My SDP colleague Quentin Riggins has been struggling with CCK about the Energy Bill and whose fault it was that it didn't pass last time. If Quentin is right, and it seems clear that he is, then it is largely Daschle's fault that the Bill didn't pass last year. If CCK is right, the Republicans could have had a bill long before now. What is really at stake here is how much credit to give the Thune win/Daschle defeat.
But I submit that this piece by Charles Babington and Justin Blum in Saturday's Washington Post is dispositive of the question.
After years of partisan impasses and legislative failures, Congress in a matter of hours yesterday passed or advanced three far-reaching bills that will allocate billions of dollars and set new policies for guns, roads and energy.
The measures sent to President Bush for his signature will grant $14.5 billion in tax breaks for energy-related matters and devote $286 billion to transportation programs, including 6,000 local projects, often called "pork barrel" spending.

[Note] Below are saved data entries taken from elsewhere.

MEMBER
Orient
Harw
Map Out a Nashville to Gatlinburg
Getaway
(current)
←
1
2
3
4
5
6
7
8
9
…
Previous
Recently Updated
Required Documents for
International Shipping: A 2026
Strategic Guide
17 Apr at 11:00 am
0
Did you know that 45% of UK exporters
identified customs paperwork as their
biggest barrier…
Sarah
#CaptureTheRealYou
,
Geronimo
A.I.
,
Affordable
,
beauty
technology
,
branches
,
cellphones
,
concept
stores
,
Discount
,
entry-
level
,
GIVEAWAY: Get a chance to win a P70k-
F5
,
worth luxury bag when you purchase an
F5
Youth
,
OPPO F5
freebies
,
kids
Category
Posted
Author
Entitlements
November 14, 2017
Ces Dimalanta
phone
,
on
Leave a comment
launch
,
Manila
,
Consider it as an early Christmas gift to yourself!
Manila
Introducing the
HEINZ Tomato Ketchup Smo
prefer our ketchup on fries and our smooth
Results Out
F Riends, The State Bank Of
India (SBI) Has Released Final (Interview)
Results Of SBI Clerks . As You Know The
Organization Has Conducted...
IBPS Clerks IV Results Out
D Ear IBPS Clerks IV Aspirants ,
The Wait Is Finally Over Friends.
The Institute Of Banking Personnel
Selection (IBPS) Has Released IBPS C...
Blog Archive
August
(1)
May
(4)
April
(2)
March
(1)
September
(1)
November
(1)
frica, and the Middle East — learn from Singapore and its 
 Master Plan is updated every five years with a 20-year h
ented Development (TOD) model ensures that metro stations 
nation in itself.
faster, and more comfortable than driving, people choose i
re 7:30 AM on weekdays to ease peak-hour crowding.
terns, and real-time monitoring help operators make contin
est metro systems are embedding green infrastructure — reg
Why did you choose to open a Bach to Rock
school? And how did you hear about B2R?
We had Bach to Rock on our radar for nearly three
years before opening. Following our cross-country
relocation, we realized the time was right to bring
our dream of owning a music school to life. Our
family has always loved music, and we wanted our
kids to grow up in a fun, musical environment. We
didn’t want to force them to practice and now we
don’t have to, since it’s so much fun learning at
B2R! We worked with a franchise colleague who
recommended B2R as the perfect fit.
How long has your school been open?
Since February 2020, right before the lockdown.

The Senate also passed a bill to protect firearms manufacturers and dealers from various lawsuits. The House is poised to pass it this fall.
Combined with the Central American Free Trade Agreement that Congress approved Thursday, the measures constitute significant victories for Bush and GOP congressional leaders, who have been frustrated by Democrats in some areas such as Social Security.
Apart from the question of what role Daschle and Thune personally played in this matter, consider two undeniable political facts:
First: Much of this legislation is very generous to South Dakota.
Second: None of it passed until Daschle had been replaced by Republicans.
The Republican's net gain of three other seats obviously helped, but neither friend nor foe of Daschle will deny that his influence and skill were extraordinary. For better or worse the Daschle Democrats had an agenda that centered almost exclusively on obstruction. By defeating Daschle, Thune did more than anyone else to break the logjam. That's an achievement that our colleagues in the asinusphere (from equus asinus, or donkey), cannot argue away.